Creating Shared Success at Verizon

Last month Verizon released its 2011 Annual Report. Amidst this integrated report of financial and corporate responsibility is found the launch of Verizon’s “Shared Success.” While the idea of “Shared Success” is new, it’s only the most recent step Verizon has taken on a long journey toward creating shared value.  FSG has been working with Verizon as it builds its Shared Success effort, giving us a great viewpoint into this journey.

The company has long been a major player in social responsibility – its foundation gave out $66M last year alone. In 2010, then-CEO Ivan Seidenberg announced that Verizon would “Tackle the World’s To-Do List” by using its broadband infrastructure and technology to address such social problems as education. Now, with the release of this report, Verizon and new CEO Lowell McAdam have taken this $110 billion dollar company (16th in the Fortune 500) one step further.  The company has signaled a long-term commitment to product, value chain, and environmental innovation along with new ways of measuring, partnering, and coordinating these initiatives.

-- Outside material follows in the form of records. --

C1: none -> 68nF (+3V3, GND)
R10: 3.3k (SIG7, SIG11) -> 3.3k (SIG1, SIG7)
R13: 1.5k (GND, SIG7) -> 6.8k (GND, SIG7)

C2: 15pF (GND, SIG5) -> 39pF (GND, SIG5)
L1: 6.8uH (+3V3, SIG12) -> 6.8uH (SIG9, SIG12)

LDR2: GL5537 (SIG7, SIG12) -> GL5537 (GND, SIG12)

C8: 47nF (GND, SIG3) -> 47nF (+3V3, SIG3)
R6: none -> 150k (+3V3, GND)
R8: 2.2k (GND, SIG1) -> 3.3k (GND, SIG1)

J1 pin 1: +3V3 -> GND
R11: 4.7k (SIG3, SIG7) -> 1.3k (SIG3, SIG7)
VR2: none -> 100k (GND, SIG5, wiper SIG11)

Verizon’s Shared Solutions seek to create new products and services that have the potential to unlock enormous revenue potential for the company while also creating lasting benefits for society in the areas of energy efficiency and health care.  For example, Verizon’s new telehealth services will serve unmet needs by linking doctors to their patients remotely; these services will seek to decrease costs while improving quality of care, and in doing so, open the door for billions of dollars in new revenue by 2015. In energy efficiency, Verizon‘s machine-to-machine technology is modernizing energy and transportation infrastructure.

Verizon’s Shared Service activities will enable Verizon to use its philanthropic assets to provide needed services to overlooked communities, while at the same time creating R&D incubators for technology-based solutions in healthcare and education.  This is a good example of how a corporate foundation can accelerate shared value approaches. For example, the Verizon Foundation and the University of Virginia are sponsoring nursing programs in rural areas to train medical personnel in emerging telehealth technologies, creating a unique cluster of interconnected firms and professionals skilled in using telehealth technology.  Through this grant, thousands of underserved people gain better access to high-quality health care and Verizon learns about the needs of this newly integrated telehealth cluster. Insights can be applied to its business on a wider scale.

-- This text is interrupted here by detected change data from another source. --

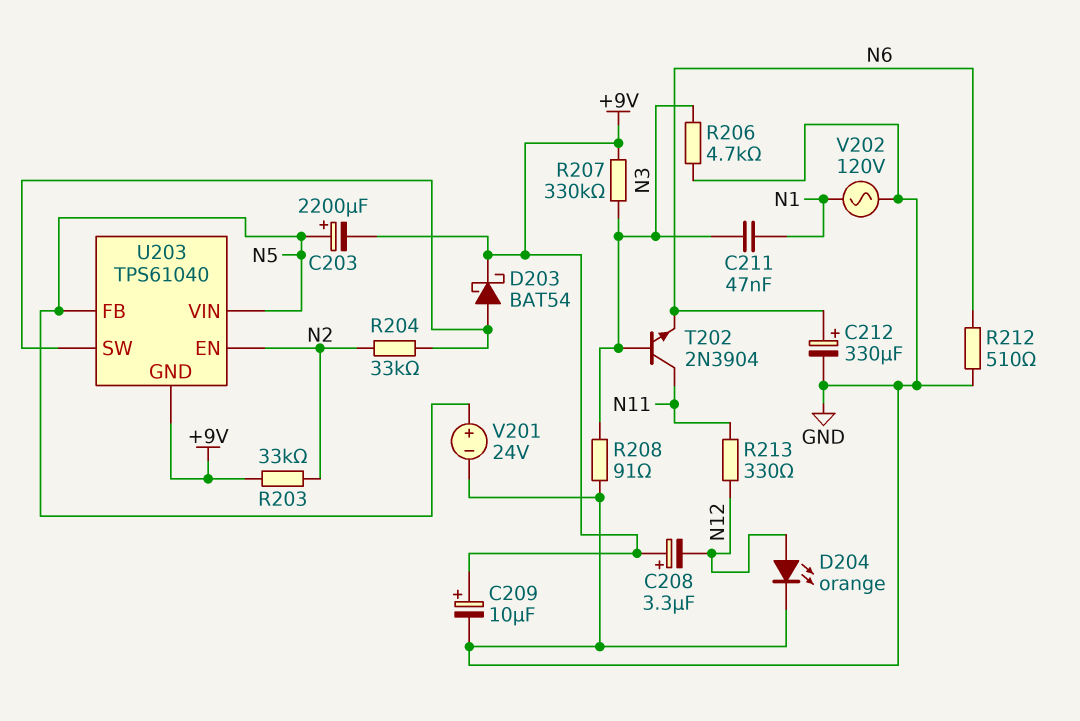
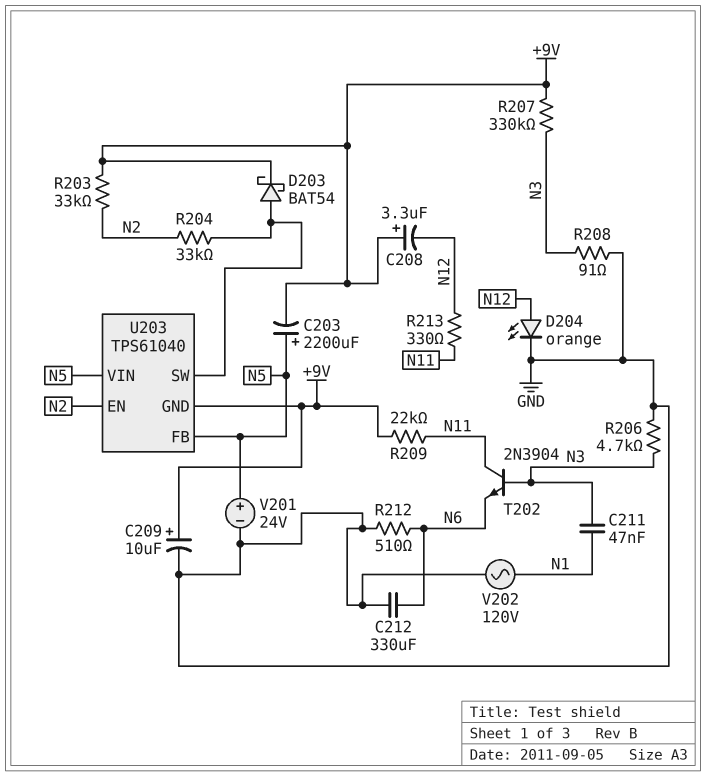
C212: 330uF (plus N6, minus GND) -> 330uF (GND, N6)
R209: none -> 22k (+9V, N11)

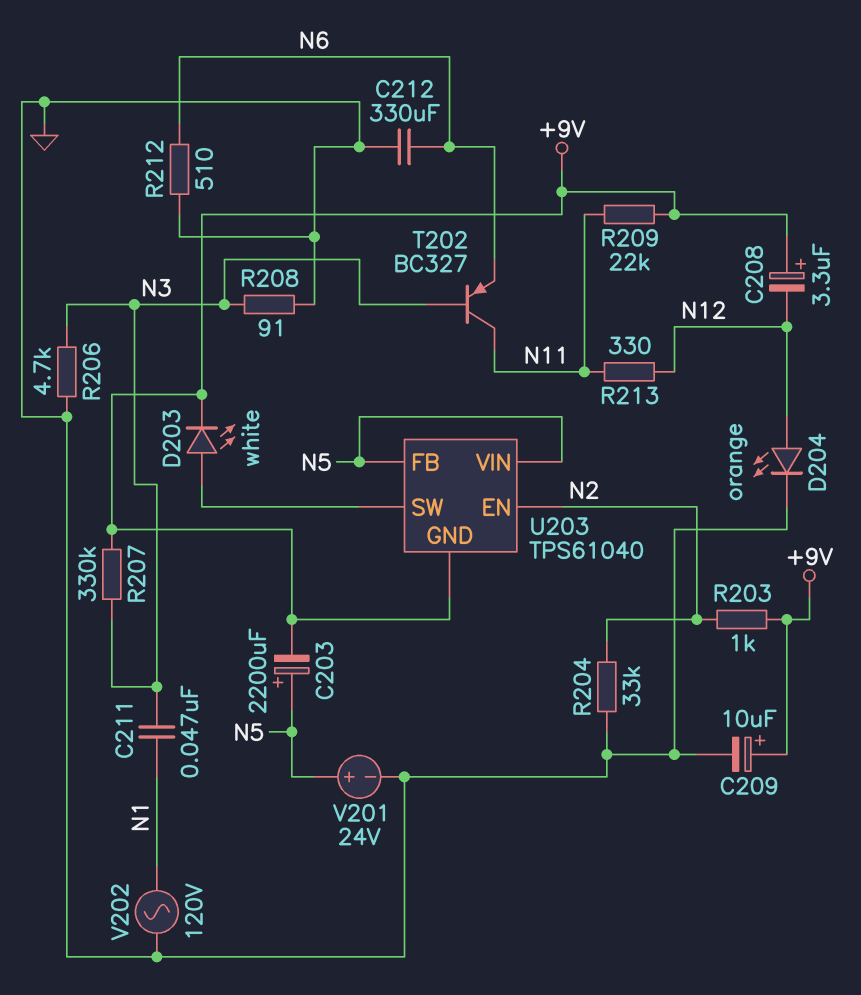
D203: schottky BAT54 (A U203/SW, K +9V) -> LED white (A U203/SW, K +9V)
R203: 33k (+9V, N2) -> 1k (+9V, N2)
R204: 33k (N2, U203/SW) -> 33k (GND, N2)
T202: NPN 2N3904 (B N3, C N11, E N6) -> PNP BC327 (B N3, C N11, E N6)

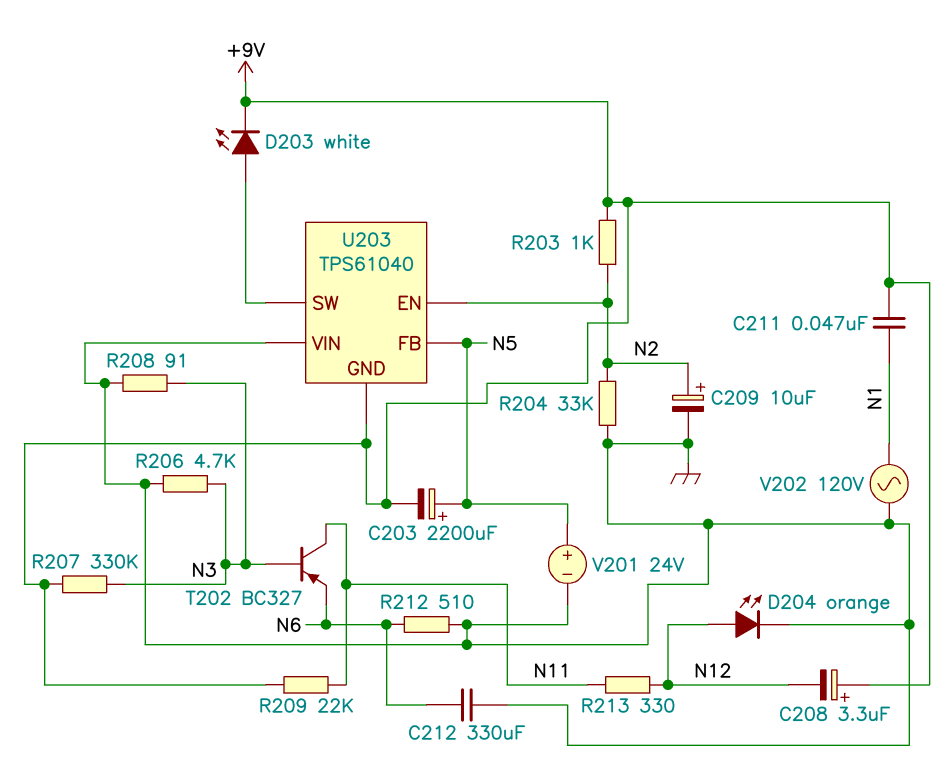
C209: 10uF (plus +9V, minus GND) -> 10uF (plus N2, minus GND)
C211: 47nF (N1, N3) -> 47nF (+9V, N1)
U203 pin VIN: N5 -> GND

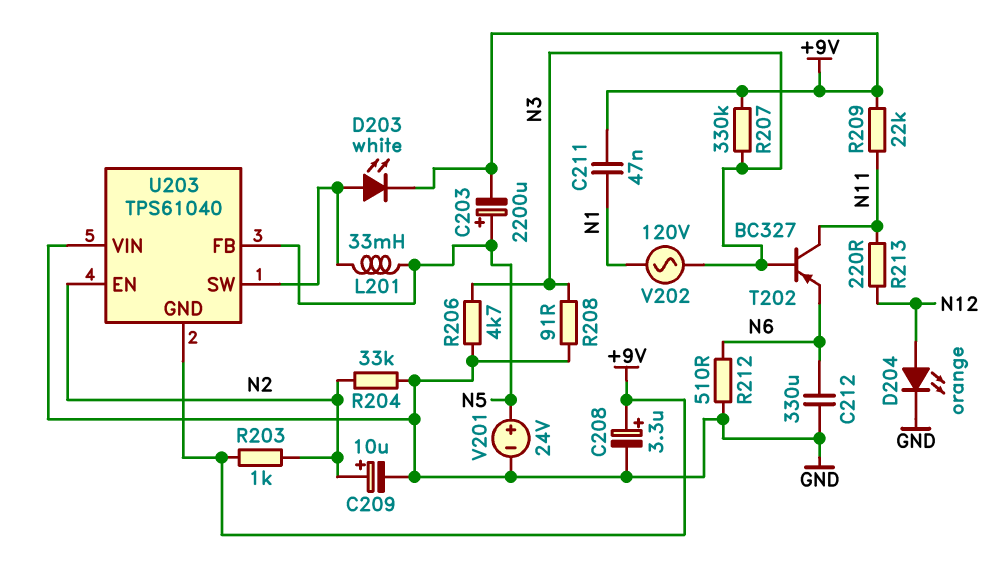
C208: 3.3uF (plus +9V, minus N12) -> 3.3uF (plus +9V, minus GND)
L201: none -> 33mH (N5, U203/SW)
R213: 330 (N11, N12) -> 220 (N11, N12)
V202: AC 120V (GND, N1) -> AC 120V (N1, N3)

As part of its Shared Sustainability goals, the company has committed itself to reducing its “carbon intensity” (energy use per terabyte of data flowing through Verizon networks) by 50 percent by 2020 and by 2015, 15 percent of their vehicle fleet will run on alternative fuels.

As Verizon innovates with Shared Success, the company is experimenting with new management approaches. It has set up a Shared Success Council to coordinate its activities. The council reports directly to the CEO. Verizon has also pledged to measure the economic and social benefits of these new initiatives.  This will not be easy but the company is committed to figuring it out.

Keep your eye on this 125-year old company as it will serve as a shared value learning laboratory for other major corporations seeking to gain competitive advantage by tackling social problems.